Obamacare opposition gaining momentum

Hey everyone—

Support for Attorney General Wayne Stenehjem’s decision to join a lawsuit challenging Obamacare continues to grow as Insurance Commissioner Jon Godfread announced yesterday his endorsement of the action.

Commissioner Godfread knows Obamacare is not only unconstitutional, but simply bad for North Dakota. In supporting this lawsuit, Commissioner Godfread is standing with our farmers, ranchers, and small businesses who desperately need relief from the burdensome effects of this disastrous legislation.

In case you missed it…

N.D. insurance commissioner backs attorney general in ACA lawsuit

Jack Dura | Bismarck Tribune

8.9.18

North Dakota Insurance Commissioner Jon Godfread says he supports Attorney General Wayne Stenehjem’s entry into a Texas federal lawsuit seeking to overturn the Affordable Care Act.

In a letter on Tuesday, North Dakota’s Democratic-NPL Party called for Stenehjem to withdraw from the 20-state lawsuit, citing consequences for the state’s Medicaid expansion and state residents afforded protections by the federal health care law. Godfread said his department has filed an affidavit in the case, outlining issues he sees in North Dakota.

“In short order, we are extremely supportive of the attorney general continuing this lawsuit and have assisted him along the way,” he told the Tribune.

Godfread invoked the group of residents in North Dakota — largely small business owners, farmers and ranchers — who don’t qualify for an individual market subsidy as having “taken the brunt of the impact of the ACA.”

North Dakota had “a robust marketplace” before the ACA, with options for residents with pre-existing conditions, according to Godfread. He said about the same percentage of state residents are uninsured as before the ACA became law — 8 percent to 10 percent — amid a larger state population.

“I will argue until I am blue in the face that, prior to the ACA, we didn’t have the problems that the ACA sought to fix,” he said, pointing to new problems, including cost increases.

Exercises:
[A] Answer these from the newsletter on the ACA lawsuit:
(i) Who wrote the Bismarck Tribune article it reprints?
(ii) How many states are part of the lawsuit Stenehjem joined?
(iii) What share of North Dakota residents does Godfread say are uninsured?
[B] In the newsletter on the ACA lawsuit, turn the paragraph beginning "In a letter on Tuesday" into a short bulleted list that keeps its main facts.
[C] Extend the newsletter on the ACA lawsuit by a few paragraphs, starting after its final sentence.
The records that follow are separate material, unrelated to the newsletter above.

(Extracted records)
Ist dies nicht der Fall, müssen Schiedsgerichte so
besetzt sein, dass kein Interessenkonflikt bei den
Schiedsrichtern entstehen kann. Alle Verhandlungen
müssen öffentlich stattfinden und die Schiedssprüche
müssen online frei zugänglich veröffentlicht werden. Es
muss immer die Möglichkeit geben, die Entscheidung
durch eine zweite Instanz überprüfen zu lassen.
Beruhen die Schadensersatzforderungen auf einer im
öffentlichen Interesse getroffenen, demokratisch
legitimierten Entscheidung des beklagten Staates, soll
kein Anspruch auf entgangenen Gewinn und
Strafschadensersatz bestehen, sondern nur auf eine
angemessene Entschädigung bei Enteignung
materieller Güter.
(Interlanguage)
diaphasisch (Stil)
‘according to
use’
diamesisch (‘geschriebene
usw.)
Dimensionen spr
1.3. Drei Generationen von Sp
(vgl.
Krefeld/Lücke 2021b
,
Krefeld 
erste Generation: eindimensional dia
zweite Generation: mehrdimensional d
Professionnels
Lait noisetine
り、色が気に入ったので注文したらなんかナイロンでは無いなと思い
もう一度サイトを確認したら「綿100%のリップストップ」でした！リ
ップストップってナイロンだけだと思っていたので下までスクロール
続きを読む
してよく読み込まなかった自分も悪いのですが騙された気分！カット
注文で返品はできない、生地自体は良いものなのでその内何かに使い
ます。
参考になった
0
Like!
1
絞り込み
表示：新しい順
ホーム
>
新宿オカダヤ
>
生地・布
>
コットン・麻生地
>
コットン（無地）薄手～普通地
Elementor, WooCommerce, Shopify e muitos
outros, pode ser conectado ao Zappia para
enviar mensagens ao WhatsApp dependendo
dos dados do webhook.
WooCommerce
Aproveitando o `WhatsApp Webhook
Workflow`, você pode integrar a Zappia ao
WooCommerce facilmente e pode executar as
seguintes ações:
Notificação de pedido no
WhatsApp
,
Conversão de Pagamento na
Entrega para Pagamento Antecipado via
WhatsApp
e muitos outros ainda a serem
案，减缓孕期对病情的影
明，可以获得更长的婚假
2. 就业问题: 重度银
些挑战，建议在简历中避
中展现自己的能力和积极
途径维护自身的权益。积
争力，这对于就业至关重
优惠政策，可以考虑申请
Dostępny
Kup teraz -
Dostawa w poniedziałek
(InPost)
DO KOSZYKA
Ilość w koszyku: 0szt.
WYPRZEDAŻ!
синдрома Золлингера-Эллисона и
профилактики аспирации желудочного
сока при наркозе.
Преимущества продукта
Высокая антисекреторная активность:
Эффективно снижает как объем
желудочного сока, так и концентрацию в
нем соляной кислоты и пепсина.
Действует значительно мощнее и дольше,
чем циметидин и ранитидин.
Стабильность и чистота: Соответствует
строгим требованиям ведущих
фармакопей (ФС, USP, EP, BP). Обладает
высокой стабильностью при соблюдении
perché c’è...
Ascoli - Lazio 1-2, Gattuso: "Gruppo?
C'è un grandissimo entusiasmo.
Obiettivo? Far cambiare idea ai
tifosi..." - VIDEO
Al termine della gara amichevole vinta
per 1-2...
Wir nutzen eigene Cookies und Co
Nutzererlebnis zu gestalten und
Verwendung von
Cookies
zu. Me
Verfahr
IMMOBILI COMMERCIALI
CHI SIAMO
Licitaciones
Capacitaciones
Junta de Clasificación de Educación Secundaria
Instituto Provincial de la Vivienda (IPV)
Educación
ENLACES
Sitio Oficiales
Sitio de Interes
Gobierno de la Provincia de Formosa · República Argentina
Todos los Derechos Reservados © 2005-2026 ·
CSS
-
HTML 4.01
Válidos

Your responses:
[A]
(i) Jack Dura
(ii) 20
(iii) 8 percent to 10 percent

[B]
- On Tuesday, North Dakota's Democratic-NPL Party sent a letter calling for Stenehjem to withdraw from the 20-state lawsuit.
- The party cited consequences for the state's Medicaid expansion and for residents protected by the federal health care law.
- Godfread said his department has filed an affidavit in the case outlining the issues he sees in North Dakota.

[C]
Godfread’s department is underway in a study with an outside firm to find any flexibility in the state’s insurance market, with findings to come this fall. His department is also exploring what changes might need to be made on the state level should the Texas suit prevail but “we’re years away from a decision on this case,” Godfread said.

He also leveled criticism at state Democrats in their figure of 316,000 North Dakota residents with pre-existing conditions who “would lose the critical ACA safeguards which grant them access to affordable health care insurance coverage.” Godfread called that figure “downright irresponsible.”

“To stand there and say that roughly just under half of our citizens are at risk if this lawsuit’s successful is factually inaccurate, and I don’t know where they got that number,” the first-term Republican said.

Democratic-NPL spokesman Alex Rich said the party sourced the number of North Dakota residents with pre-existing conditions from the Center for American Progress.

Godfread said 84 percent of North Dakota residents receive health insurance coverage through employers or a government program, such as Medicaid or Medicare.

The state Republican Party also bit back at the Democratic-NPL letter. NDGOP spokesman Jake Wilkins called the ACA “an election issue” that Democrats see “they can exploit.”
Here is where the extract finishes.